Formation and superconducting properties of predicted ternary hydride
ScYH6 under pressures
Abstract
Ternary metal hydrides play an essential role in the search for
conventional high-temperature superconductors because they can be
synthesized under mild condition and recovered at ambient pressure. It
has been widely accepted that the electronic structure, metallization
pressure and superconducting behavior of binary hydrides can be adjusted
effectively by doping, replacing or introducing a new element. In this
work, yttrium hydrides were chosen as parent hydrides while scandium was
considered as the doped element to perform systematical crystal
structure searches on the Sc-Y-H system under pressure. A new ternary
hydride ScYH6 was found according to PSO calculations, and it presents
high symmetric character below 150 GPa with a Pm-3 structure (cP8), then
a P4/mmm phase (tP8) becomes favorable from 150 GPa. Importantly,
cP8-ScYH6 is dynamically stable under pressure as low as 0.01 GPa with a
Tc of 32.110 K for Coulomb pseudopotential μ∗=0.13, indicating ternary
hydrides are promising candidates in the search for superconductors
which can be synthesized under mild conditions in hydrogen-rich
materials. The analysis through “triangle straight-line method” (TSLM)

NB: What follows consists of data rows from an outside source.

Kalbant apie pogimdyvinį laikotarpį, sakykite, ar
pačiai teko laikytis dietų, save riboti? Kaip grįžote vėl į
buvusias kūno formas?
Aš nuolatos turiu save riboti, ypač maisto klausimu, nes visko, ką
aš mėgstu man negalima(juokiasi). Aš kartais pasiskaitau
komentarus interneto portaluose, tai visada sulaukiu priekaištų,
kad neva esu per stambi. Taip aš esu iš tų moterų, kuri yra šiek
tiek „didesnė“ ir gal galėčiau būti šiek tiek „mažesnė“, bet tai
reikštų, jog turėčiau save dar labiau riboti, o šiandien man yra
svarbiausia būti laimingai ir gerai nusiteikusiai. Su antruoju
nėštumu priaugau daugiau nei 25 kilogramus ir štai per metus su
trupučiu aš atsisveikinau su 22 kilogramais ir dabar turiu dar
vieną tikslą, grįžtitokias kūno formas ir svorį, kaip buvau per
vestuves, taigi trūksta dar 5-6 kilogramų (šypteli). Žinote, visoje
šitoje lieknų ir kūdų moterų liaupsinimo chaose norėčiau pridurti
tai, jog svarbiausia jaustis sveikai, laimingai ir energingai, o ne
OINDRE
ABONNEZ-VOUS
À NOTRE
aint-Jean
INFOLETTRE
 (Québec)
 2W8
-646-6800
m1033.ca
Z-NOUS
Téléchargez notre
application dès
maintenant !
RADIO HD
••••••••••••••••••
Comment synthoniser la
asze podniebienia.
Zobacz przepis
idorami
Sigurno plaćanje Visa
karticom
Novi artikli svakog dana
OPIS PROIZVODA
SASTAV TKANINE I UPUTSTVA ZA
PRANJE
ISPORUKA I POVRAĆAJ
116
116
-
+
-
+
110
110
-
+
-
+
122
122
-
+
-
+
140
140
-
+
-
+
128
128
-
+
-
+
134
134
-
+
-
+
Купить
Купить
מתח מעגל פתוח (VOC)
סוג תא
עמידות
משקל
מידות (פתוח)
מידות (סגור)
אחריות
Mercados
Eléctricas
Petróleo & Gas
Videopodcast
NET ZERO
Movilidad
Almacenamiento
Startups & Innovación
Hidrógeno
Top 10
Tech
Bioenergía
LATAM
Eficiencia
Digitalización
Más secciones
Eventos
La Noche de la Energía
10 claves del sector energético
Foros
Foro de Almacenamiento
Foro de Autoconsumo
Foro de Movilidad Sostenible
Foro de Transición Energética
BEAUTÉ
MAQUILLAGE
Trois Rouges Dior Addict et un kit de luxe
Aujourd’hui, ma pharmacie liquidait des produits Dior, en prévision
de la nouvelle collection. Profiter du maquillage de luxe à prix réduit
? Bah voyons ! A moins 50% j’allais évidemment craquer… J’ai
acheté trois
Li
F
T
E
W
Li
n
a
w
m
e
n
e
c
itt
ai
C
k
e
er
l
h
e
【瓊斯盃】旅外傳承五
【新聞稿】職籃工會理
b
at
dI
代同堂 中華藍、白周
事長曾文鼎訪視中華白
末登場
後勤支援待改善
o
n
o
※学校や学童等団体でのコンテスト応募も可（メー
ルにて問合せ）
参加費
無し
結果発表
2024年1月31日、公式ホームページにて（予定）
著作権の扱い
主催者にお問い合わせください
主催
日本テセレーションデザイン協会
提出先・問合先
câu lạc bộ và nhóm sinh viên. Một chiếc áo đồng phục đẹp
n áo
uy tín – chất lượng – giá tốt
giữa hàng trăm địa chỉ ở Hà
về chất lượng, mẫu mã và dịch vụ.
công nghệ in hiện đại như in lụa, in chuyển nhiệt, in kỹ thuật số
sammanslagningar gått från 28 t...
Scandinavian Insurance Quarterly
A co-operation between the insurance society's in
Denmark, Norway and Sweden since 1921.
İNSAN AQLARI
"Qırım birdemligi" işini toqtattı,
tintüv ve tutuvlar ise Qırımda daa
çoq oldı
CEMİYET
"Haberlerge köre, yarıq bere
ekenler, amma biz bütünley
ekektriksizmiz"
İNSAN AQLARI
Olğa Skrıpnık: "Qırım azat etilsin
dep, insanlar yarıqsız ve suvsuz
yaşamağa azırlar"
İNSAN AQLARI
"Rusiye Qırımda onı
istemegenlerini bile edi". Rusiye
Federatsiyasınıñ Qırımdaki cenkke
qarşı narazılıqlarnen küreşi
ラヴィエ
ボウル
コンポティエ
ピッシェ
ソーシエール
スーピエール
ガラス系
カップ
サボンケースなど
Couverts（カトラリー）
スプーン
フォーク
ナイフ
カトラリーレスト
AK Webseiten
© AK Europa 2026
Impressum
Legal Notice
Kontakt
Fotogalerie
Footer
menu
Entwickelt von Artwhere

compared with enthalpy difference calculations showed the most
reasonable synthesis pathway of ScYH6 is in the whole studied pressure
range. The Tc of ScYH6 takes a linear relationship with pressure up to
52.907 K under 200 GPa. The lattice dynamical calculations demonstrate
the H atoms in both cP8 and tP8 structures make crucial contributions to
the superconducting behavior of ScYH6. These findings can further reveal
the influence of doping, replacing and introducing new element on
superconducting behavior of binary hydrides.